((
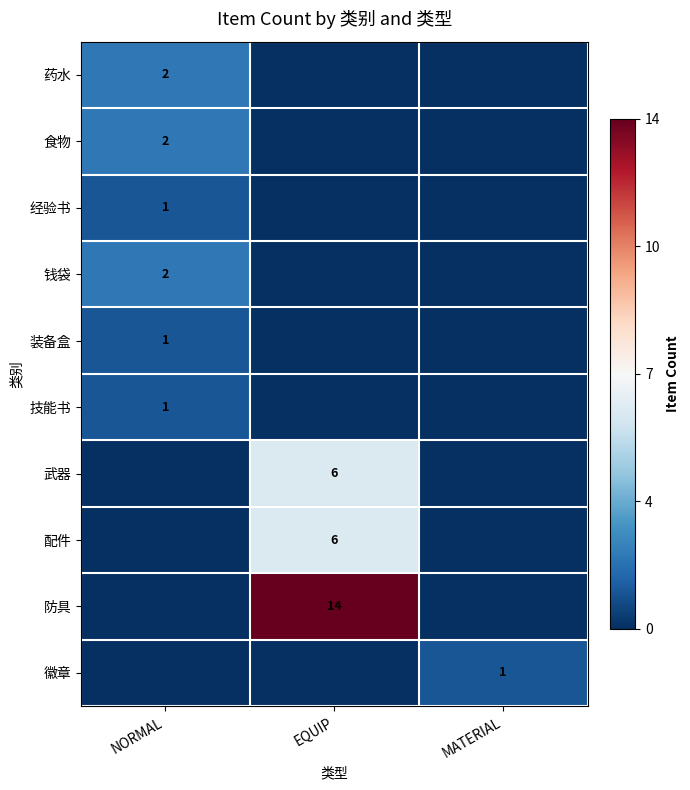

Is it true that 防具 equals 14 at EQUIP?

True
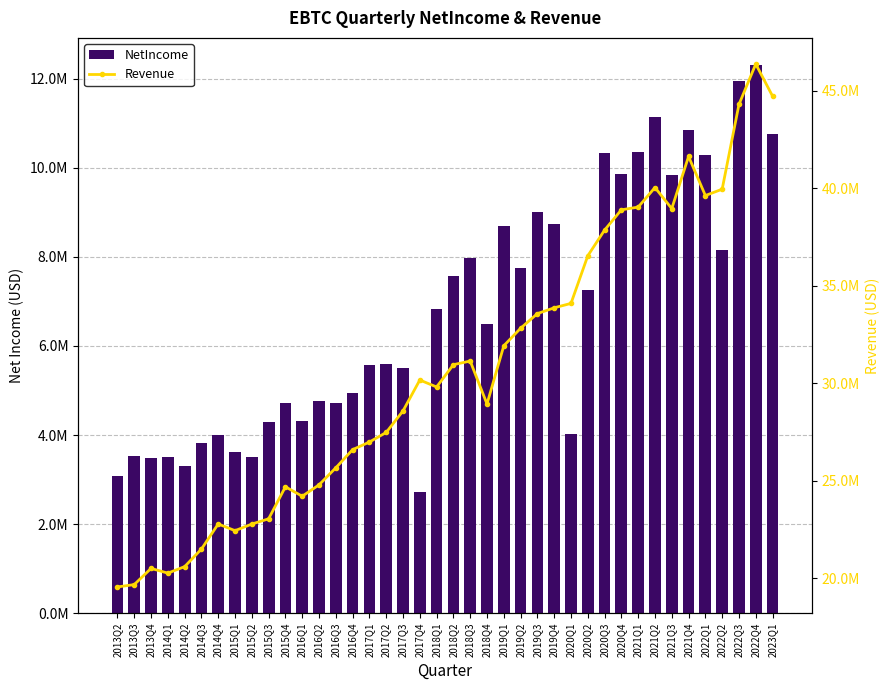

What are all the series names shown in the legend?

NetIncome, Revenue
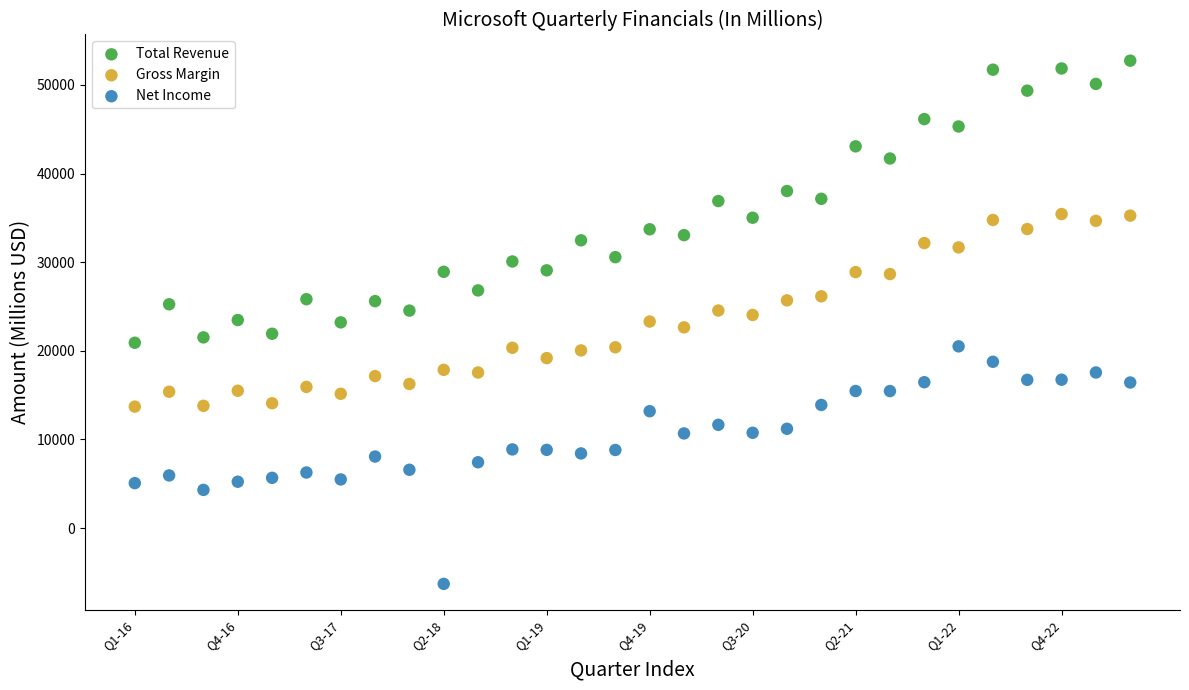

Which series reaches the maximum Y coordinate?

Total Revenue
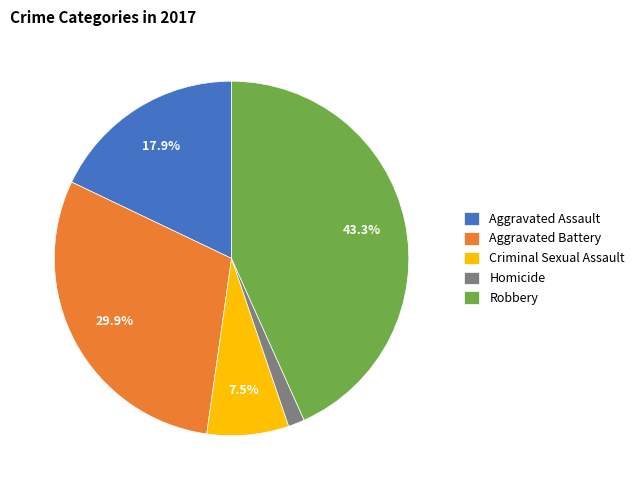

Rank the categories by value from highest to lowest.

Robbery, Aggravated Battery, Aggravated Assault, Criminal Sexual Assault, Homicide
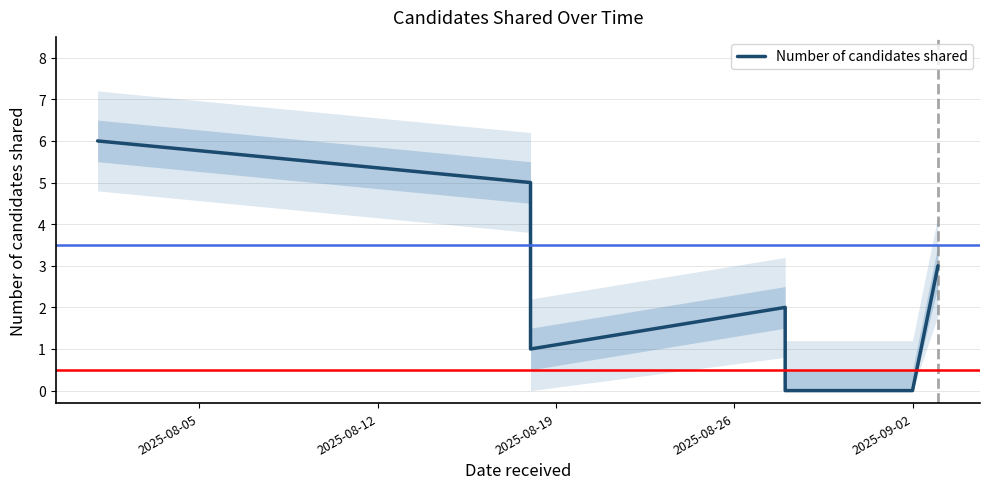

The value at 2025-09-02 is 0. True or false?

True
))
**Directions for this task**
Rewrite all of the records above, changing every "series" to "data sets" and keeping everything else the same. Leave out the pictures.

**Exercise output**
Is it true that 防具 equals 14 at EQUIP?

True

What are all the data sets names shown in the legend?

NetIncome, Revenue

Which data sets reaches the maximum Y coordinate?

Total Revenue

Rank the categories by value from highest to lowest.

Robbery, Aggravated Battery, Aggravated Assault, Criminal Sexual Assault, Homicide

The value at 2025-09-02 is 0. True or false?

True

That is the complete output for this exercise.